### TEXT BLOCK
· · ·
The four structural-invariant properties (leader_length_matches_emitted_bytes, directory_entries_tile_data_area, indicator_bytes_in_valid_set, subfield_codes_are_lower_alnum) inspect the emitted ISO 2709 bytes directly rather than checking round-trip equality. They guard against a writer bug that would silently produce malformed-but-self-consistent output: a writer that drops a field could pass binary_roundtrip if the corresponding parser also dropped it, but the directory-tiling property would fail because the emitted bytes wouldn't match the declared structure.

The two non-binary round-trip properties (marcxml_roundtrip, marcjson_roundtrip) deliberately exercise format-specific escaping, which is where text-format codecs typically have bugs — XML entity references and CDATA sections, JSON backslash escapes, namespace handling, whitespace treatment.

Configuration and runtime

ProptestConfig::cases = 64 keeps the full suite under ten seconds locally (about one second on an Apple-silicon laptop). Override for a deeper one-off run:

PROPTEST_CASES=2000 cargo test --test properties

The CI matrix runs the suite at the default 64 cases on every PR. Saved regression seeds run unconditionally regardless of cases.

Regression seeds

When proptest finds a failing input it writes the shrunk seed to tests/proptest-regressions/properties.txt. The format is hex-encoded RNG state plus a comment explaining what the seed shrinks to:

# cc <hex-encoded shrunk input>  # <one-line explanation>
cc c55bf86fe34e98890f3851b08dc2838087458f63372964533b0190c7d491c89e # whitespace-only control value — MARCXML reader must preserve whitespace rather than error with "missing field `$value`"
· · ·
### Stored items
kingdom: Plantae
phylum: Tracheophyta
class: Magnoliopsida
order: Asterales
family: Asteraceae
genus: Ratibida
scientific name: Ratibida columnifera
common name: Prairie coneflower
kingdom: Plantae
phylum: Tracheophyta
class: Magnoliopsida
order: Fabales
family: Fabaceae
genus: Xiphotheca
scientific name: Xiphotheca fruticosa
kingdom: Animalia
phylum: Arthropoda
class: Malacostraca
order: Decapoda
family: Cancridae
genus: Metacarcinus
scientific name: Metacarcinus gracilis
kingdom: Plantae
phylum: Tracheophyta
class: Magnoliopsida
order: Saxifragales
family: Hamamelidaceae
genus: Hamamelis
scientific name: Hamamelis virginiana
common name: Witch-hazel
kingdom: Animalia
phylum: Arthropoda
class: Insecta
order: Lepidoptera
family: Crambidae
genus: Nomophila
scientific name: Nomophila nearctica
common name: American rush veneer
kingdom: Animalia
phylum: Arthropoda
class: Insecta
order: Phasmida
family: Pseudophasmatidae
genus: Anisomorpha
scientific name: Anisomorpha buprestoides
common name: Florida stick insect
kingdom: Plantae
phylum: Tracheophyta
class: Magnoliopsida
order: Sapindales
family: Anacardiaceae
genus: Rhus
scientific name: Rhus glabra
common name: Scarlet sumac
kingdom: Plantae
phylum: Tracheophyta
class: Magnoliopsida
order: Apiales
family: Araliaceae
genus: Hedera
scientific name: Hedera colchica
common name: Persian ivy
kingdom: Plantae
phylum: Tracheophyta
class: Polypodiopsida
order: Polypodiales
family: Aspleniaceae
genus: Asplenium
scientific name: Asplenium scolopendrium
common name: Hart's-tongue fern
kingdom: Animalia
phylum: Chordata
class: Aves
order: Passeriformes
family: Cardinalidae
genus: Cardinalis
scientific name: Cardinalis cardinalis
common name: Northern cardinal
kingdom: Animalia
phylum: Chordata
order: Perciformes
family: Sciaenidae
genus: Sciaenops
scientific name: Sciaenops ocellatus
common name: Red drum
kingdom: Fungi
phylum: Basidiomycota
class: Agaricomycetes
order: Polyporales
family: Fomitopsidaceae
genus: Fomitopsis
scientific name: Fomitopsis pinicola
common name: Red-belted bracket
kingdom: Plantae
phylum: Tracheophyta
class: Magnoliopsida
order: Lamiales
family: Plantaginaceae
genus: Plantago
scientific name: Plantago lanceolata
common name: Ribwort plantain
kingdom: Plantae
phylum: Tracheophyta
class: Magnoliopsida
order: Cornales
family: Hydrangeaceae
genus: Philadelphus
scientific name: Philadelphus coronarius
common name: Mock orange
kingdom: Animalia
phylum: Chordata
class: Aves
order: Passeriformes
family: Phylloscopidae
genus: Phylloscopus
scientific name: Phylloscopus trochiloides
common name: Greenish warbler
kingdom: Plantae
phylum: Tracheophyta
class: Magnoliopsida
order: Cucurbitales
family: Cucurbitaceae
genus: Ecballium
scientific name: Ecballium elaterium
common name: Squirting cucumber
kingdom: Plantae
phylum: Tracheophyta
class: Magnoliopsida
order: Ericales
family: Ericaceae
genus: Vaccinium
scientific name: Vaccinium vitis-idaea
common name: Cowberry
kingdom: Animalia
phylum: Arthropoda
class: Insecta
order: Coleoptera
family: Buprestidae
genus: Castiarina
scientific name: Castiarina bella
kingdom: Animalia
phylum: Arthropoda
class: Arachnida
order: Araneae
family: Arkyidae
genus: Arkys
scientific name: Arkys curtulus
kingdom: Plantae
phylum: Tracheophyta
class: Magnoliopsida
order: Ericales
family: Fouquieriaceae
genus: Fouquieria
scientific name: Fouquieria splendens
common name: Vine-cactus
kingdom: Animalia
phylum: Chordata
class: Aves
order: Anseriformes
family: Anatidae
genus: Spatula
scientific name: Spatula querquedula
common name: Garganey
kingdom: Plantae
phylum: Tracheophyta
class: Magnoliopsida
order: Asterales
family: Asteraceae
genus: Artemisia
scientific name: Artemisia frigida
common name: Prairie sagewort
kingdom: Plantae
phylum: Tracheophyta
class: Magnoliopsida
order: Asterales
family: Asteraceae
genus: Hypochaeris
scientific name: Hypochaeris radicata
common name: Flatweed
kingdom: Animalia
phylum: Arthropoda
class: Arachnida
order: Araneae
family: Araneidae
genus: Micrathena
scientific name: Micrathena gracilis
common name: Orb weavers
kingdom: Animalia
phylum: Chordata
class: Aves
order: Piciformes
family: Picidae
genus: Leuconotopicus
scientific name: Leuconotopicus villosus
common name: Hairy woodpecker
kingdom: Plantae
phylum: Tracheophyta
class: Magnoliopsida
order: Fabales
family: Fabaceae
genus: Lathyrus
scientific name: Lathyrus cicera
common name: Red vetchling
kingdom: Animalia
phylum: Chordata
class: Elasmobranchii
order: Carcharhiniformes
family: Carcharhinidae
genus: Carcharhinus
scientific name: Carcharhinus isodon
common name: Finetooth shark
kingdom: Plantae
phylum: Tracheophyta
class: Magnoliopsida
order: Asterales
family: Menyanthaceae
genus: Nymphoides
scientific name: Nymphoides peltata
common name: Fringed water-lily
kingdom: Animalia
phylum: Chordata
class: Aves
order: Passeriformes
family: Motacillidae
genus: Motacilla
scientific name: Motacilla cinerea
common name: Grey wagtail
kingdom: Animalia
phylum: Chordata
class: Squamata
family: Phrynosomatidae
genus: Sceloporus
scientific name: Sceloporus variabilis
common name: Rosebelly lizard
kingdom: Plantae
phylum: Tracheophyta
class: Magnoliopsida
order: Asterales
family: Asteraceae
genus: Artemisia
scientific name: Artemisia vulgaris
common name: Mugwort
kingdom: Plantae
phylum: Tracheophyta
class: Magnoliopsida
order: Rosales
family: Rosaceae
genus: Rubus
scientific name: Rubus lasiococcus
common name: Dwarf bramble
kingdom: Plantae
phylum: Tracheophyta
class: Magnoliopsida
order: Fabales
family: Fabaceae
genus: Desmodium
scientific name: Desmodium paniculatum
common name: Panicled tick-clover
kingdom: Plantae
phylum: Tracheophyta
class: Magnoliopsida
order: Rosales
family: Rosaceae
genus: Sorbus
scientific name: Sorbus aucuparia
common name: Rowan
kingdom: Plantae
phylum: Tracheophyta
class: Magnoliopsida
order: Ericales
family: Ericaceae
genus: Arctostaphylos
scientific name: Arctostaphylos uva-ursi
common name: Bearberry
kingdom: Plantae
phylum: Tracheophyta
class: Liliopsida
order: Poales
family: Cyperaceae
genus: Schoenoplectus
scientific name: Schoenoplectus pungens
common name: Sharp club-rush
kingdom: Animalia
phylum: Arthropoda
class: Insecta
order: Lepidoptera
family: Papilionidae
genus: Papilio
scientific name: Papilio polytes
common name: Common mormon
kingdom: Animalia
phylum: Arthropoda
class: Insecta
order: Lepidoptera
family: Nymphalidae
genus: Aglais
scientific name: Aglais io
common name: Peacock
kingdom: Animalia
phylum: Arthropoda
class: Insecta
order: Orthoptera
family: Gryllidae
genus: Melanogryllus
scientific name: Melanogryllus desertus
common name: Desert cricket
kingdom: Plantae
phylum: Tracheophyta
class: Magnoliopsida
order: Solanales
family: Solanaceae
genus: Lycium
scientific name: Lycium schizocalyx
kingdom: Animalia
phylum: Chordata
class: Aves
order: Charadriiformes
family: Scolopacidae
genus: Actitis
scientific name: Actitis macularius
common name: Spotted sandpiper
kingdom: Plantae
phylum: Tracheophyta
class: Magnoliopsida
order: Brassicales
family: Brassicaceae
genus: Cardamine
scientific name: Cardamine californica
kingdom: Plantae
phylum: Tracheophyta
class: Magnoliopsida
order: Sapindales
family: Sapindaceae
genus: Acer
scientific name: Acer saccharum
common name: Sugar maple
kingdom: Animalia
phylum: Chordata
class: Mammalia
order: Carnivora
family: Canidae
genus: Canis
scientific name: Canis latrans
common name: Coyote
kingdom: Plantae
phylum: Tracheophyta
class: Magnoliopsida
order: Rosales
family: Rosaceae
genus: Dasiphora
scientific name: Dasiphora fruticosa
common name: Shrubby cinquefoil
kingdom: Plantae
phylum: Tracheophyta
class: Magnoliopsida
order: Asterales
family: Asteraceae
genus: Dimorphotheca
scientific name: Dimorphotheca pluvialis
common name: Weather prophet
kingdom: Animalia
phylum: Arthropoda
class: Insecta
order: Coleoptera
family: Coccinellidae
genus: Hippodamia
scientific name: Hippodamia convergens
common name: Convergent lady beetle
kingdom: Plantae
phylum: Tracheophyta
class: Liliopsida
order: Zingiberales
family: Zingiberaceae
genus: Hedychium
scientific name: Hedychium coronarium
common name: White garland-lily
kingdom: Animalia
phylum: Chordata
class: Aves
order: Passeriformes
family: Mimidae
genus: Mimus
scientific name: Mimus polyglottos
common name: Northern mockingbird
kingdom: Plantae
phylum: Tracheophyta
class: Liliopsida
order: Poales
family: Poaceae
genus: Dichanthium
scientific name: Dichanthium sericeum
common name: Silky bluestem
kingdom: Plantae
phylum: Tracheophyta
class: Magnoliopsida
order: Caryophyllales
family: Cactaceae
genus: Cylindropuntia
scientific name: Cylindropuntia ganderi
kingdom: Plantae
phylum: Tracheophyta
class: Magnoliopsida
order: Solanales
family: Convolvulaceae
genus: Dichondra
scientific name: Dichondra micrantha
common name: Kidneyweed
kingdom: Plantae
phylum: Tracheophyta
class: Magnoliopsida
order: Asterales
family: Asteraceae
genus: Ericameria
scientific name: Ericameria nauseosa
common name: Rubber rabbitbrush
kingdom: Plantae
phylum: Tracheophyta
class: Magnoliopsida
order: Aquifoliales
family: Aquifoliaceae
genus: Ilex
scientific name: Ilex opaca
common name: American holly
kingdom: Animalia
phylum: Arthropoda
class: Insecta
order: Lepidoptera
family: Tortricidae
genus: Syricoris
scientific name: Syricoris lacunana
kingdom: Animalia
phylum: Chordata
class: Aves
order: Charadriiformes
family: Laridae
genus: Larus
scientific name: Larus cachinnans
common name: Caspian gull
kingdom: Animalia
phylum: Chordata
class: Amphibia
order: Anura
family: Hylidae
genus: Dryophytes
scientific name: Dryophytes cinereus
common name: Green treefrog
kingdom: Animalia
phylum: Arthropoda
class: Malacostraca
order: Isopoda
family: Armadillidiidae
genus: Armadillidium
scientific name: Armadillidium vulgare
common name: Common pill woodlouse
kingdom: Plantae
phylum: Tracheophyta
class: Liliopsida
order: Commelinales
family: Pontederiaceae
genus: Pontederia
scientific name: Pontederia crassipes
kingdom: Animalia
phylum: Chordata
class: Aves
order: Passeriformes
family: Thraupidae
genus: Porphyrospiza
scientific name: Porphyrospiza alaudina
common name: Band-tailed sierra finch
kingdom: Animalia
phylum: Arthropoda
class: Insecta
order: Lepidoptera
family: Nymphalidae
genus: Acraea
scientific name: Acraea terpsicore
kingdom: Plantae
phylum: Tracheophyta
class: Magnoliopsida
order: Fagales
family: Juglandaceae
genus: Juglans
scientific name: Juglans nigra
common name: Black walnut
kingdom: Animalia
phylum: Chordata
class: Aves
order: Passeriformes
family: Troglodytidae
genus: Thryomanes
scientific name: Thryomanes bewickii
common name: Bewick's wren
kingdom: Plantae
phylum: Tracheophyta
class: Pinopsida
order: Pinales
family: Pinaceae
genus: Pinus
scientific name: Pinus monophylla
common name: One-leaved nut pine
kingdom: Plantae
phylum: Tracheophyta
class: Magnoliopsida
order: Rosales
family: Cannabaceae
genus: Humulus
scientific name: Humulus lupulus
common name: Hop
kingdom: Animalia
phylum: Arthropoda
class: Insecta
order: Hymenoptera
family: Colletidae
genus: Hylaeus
· · ·
### ACTIVITIES
(a) Decide whether each statement agrees with the text on property tests, answering yes or no and quoting the words from the text that settle it: (i) The structural-invariant properties work by checking round-trip equality. (ii) The CI matrix runs the suite at 64 cases on every PR. (iii) Saved regression seeds run only when the case count is raised.
(b) Resume the text on property tests, starting after its last line.
The listing comes from a source separate from the text on property tests.

### ANSWERS BY TASK
(a)
(i) No: "inspect the emitted ISO 2709 bytes directly rather than checking round-trip equality."
(ii) Yes: "The CI matrix runs the suite at the default 64 cases on every PR."
(iii) No: "Saved regression seeds run unconditionally regardless of cases."

(b)
The policy is straightforward:

  • Commit accepted seeds. They become permanent guards. A future refactor that reintroduces the bug fails on the seed before any random case is generated.
  • Annotate each seed. A bare hex string ages into mystery; one short comment about what shape the input takes saves a future reader (or future you) from re-shrinking when triaging.
  • Don't commit .pending files. Proptest writes those during shrinking; they are gitignored.

Acceptance happens in the same PR as the fix: the regression test must fail on the seed before the fix, then pass after.

How fuzzing complements property tests

Coverage-guided fuzzing — see Fuzzing for the full infrastructure — points at the same problem from the opposite end:

Dimension Property tests Coverage-guided fuzzing
Input generation Structured strategies (arb_record() returns valid Record) Mutated bytes guided by code coverage
What it asserts Invariants you write (round-trip, tiling, character sets) The harness must not panic / OOM / hang
Where bugs surface Logic bugs in the codec layer Reader-side input-validation bugs in raw byte streams
Where it runs Every PR via cargo test Nightly via .github/workflows/fuzz.yml
Triage artifact Seed in tests/proptest-regressions/properties.txt Reproducer in tests/data/fuzz-regressions/<target>/

In other words: property tests prove things about records you can build; fuzzing finds bugs in the code paths that turn arbitrary bytes into records. Both feed regression tests that run on every PR. Neither replaces the other.

Where this sits in the broader picture

The companion mrrc-testbed repo's formal-methods-verification-strategy.md positions the techniques mrrc uses as levels 3 and 4 of a 5-level verification pyramid:

  1. Type system (Rust's borrow checker — the always-on baseline)
  2. Unit tests (concrete examples, in src/**/tests and tests/)
  3. Property tests (tests/properties.rs — this page)
  4. Coverage-guided fuzzing (Fuzzing)
  5. Bounded model checking (Kani over small input spaces — future)

Levels 1 and 2 catch common mistakes; levels 3 and 4 catch the long tail; level 5 (not yet adopted in mrrc) would prove specific properties exhaustively for inputs up to a fixed size.